User (to Assistant):

***** Response from calling tool (call_mx3M3fNOwikFNoqSojDH1jIr) *****
1300
**********************************************************************

--------------------------------------------------------------------------------

>>>>>>>> USING AUTO REPLY...
Assistant (to User):

***** Suggested tool call (call_hBAL2sYi6Y5ZtTHCNPCmxdN3): calculator *****
Arguments: 
{
    "input": {
        "a": 32,
        "b": 23,
        "operator": "+"
    }
}
***************************************************************************

--------------------------------------------------------------------------------

>>>>>>>> EXECUTING FUNCTION calculator...
User (to Assistant):

User (to Assistant):

***** Response from calling tool (call_hBAL2sYi6Y5ZtTHCNPCmxdN3) *****
55
**********************************************************************

--------------------------------------------------------------------------------

>>>>>>>> USING AUTO REPLY...
Assistant (to User):

***** Suggested tool call (call_wO3AP7EDeJvsVLCpvv5LohUa): calculator *****
Arguments: 
{
    "input": {
        "a": 1300,
        "b": 3,
        "operator": "/"
    }
}
***************************************************************************

--------------------------------------------------------------------------------

>>>>>>>> EXECUTING FUNCTION calculator...
User (to Assistant):

User (to Assistant):

***** Response from calling tool (call_wO3AP7EDeJvsVLCpvv5LohUa) *****
433
**********************************************************************

--------------------------------------------------------------------------------

>>>>>>>> USING AUTO REPLY...
Assistant (to User):

***** Suggested tool call (call_kQ2hDhqem8BHNlaHaE9ezvvQ): calculator *****
Arguments: 
{
    "input": {
        "a": 55,
        "b": 5,
        "operator": "*"
    }
}
***************************************************************************

--------------------------------------------------------------------------------

>>>>>>>> EXECUTING FUNCTION calculator...
User (to Assistant):

User (to Assistant):

***** Response from calling tool (call_kQ2hDhqem8BHNlaHaE9ezvvQ) *****
275
**********************************************************************

--------------------------------------------------------------------------------

>>>>>>>> USING AUTO REPLY...
Assistant (to User):

***** Suggested tool call (call_1FLDUdvAZmjlSD7g5GFFJOpO): calculator *****
Arguments: 
{
    "input": {
        "a": 433,
        "b": 275,
        "operator": "+"
    }
}
***************************************************************************

--------------------------------------------------------------------------------

>>>>>>>> EXECUTING FUNCTION calculator...
User (to Assistant):

User (to Assistant):

***** Response from calling tool (call_1FLDUdvAZmjlSD7g5GFFJOpO) *****
708
**********************************************************************

--------------------------------------------------------------------------------

>>>>>>>> USING AUTO REPLY...
Assistant (to User):

The calculation result of the expression (1423 - 123) / 3 + (32 + 23) * 5 is 708. Let's proceed to the next task.
TERMINATE

--------------------------------------------------------------------------------

Let’s verify the answer:

int((1423 - 123) / 3) + (32 + 23) * 5
708

Again, the answer is correct. You can see that the assistant is able to understand the new tool schema and perform calculation correctly.

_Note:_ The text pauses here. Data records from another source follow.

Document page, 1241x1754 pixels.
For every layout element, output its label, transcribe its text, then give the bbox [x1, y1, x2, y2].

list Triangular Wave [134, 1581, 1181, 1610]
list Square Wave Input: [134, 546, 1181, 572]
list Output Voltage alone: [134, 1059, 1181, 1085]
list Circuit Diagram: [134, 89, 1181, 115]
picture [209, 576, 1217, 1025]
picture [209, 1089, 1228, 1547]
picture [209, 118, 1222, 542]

How to hide tool usage and code execution within a single agent?

Sometimes it is preferable to hide the tool usage inside a single agent, i.e., the tool call and tool response messages are kept invisible from outside of the agent, and the agent responds to outside messages with tool usages as “internal monologues”. For example, you might want build an agent that is similar to the OpenAI’s Assistant which executes built-in tools internally.

To achieve this, you can use nested chats. Nested chats allow you to create “internal monologues” within an agent to call and execute tools. This works for code execution as well. See nested chats for tool use for an example.

Summary

In this chapter, we showed you how to create, register and use tools. Tools allows agents to perform actions without writing arbitrary code. In the next chapter, we will introduce conversation patterns, and show how to use the result of a conversation.